» **Exercise description**: Reproduce the text of all the entries below word for word, leaving out the pictures.

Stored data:
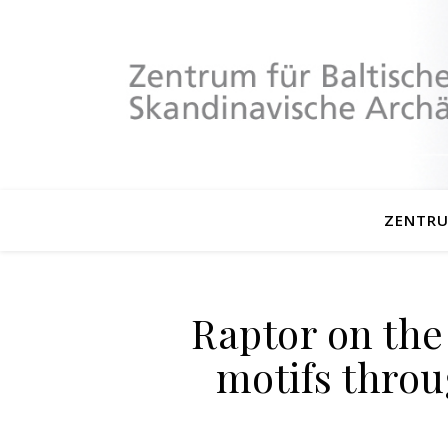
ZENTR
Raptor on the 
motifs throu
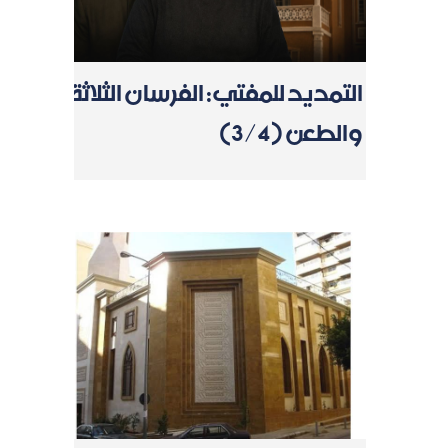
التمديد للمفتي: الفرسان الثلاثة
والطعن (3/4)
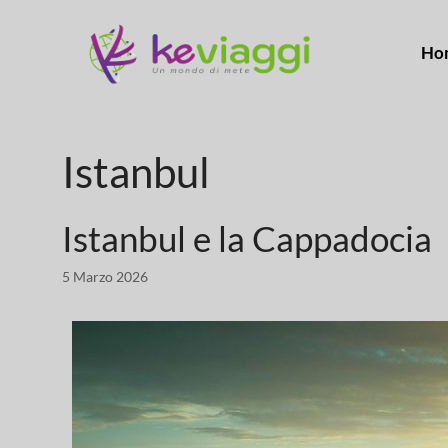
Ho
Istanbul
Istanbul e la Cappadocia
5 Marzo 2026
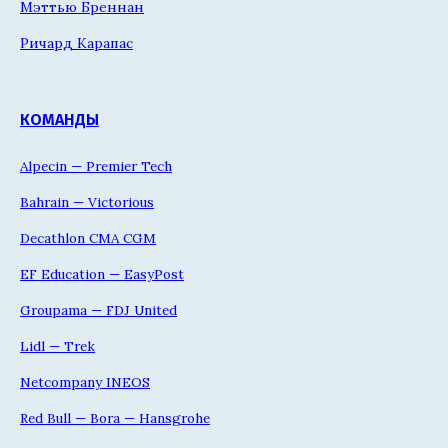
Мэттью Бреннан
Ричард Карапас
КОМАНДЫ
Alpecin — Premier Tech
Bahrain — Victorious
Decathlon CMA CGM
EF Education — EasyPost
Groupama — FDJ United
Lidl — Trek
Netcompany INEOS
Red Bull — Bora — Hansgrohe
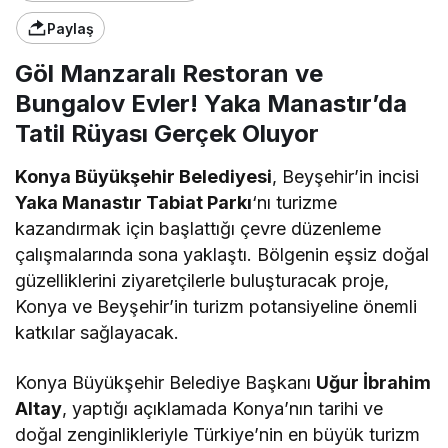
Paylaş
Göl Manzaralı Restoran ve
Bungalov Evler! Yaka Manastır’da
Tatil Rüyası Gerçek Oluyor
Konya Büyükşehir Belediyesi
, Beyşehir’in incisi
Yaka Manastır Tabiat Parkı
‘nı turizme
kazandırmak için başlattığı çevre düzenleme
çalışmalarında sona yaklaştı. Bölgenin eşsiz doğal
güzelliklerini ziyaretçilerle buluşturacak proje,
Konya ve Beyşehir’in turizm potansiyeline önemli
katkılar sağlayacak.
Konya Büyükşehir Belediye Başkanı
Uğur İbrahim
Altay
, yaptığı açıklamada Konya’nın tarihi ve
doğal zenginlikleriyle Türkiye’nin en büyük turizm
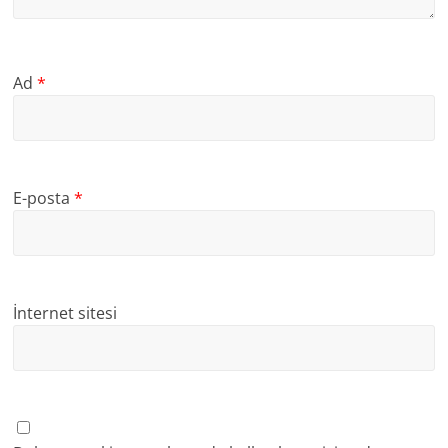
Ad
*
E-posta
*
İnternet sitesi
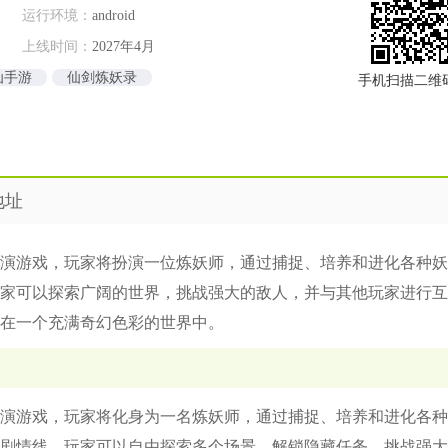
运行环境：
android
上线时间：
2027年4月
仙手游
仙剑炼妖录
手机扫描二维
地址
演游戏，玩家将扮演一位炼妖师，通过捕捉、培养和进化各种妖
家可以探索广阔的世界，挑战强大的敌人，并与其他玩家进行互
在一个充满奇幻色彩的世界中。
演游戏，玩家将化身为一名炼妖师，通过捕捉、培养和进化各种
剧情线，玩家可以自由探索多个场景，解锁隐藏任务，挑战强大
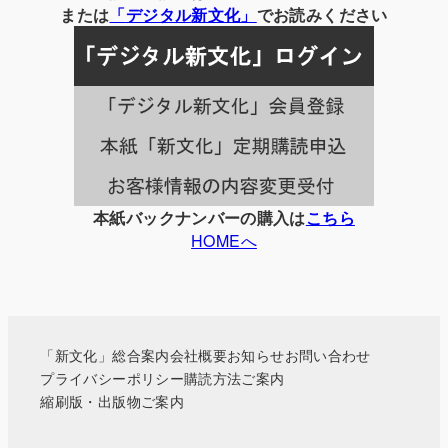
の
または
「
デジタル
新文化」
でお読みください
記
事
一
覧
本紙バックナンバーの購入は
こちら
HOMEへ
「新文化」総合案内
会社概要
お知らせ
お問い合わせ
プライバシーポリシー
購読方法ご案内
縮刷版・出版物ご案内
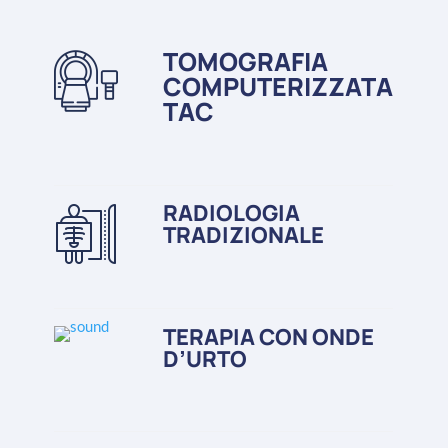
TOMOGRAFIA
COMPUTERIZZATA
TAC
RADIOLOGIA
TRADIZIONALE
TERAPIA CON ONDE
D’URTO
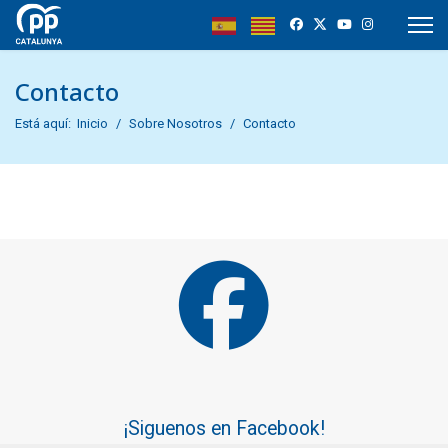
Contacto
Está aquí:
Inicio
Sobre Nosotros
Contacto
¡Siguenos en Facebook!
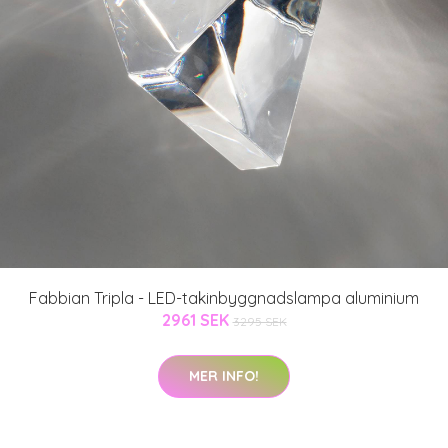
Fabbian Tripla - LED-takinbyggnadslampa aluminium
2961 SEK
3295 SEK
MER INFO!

» **Exercise response**:
ZENTR
Raptor on the 
motifs throu
التمديد للمفتي: الفرسان الثلاثة
والطعن (3/4)
Ho
Istanbul
Istanbul e la Cappadocia
5 Marzo 2026
Мэттью Бреннан
Ричард Карапас
КОМАНДЫ
Alpecin — Premier Tech
Bahrain — Victorious
Decathlon CMA CGM
EF Education — EasyPost
Groupama — FDJ United
Lidl — Trek
Netcompany INEOS
Red Bull — Bora — Hansgrohe
Paylaş
Göl Manzaralı Restoran ve
Bungalov Evler! Yaka Manastır’da
Tatil Rüyası Gerçek Oluyor
Konya Büyükşehir Belediyesi
, Beyşehir’in incisi
Yaka Manastır Tabiat Parkı
‘nı turizme
kazandırmak için başlattığı çevre düzenleme
çalışmalarında sona yaklaştı. Bölgenin eşsiz doğal
güzelliklerini ziyaretçilerle buluşturacak proje,
Konya ve Beyşehir’in turizm potansiyeline önemli
katkılar sağlayacak.
Konya Büyükşehir Belediye Başkanı
Uğur İbrahim
Altay
, yaptığı açıklamada Konya’nın tarihi ve
doğal zenginlikleriyle Türkiye’nin en büyük turizm
Ad
*
E-posta
*
İnternet sitesi
运行环境：
android
上线时间：
2027年4月
仙手游
仙剑炼妖录
手机扫描二维
地址
演游戏，玩家将扮演一位炼妖师，通过捕捉、培养和进化各种妖
家可以探索广阔的世界，挑战强大的敌人，并与其他玩家进行互
在一个充满奇幻色彩的世界中。
演游戏，玩家将化身为一名炼妖师，通过捕捉、培养和进化各种
剧情线，玩家可以自由探索多个场景，解锁隐藏任务，挑战强大
の
または
「
デジタル
新文化」
でお読みください
記
事
一
覧
本紙バックナンバーの購入は
こちら
HOMEへ
「新文化」総合案内
会社概要
お知らせ
お問い合わせ
プライバシーポリシー
購読方法ご案内
縮刷版・出版物ご案内
TOMOGRAFIA
COMPUTERIZZATA
TAC
RADIOLOGIA
TRADIZIONALE
TERAPIA CON ONDE
D’URTO
Contacto
Está aquí:
Inicio
Sobre Nosotros
Contacto
¡Siguenos en Facebook!
Fabbian Tripla - LED-takinbyggnadslampa aluminium
2961 SEK
3295 SEK
MER INFO!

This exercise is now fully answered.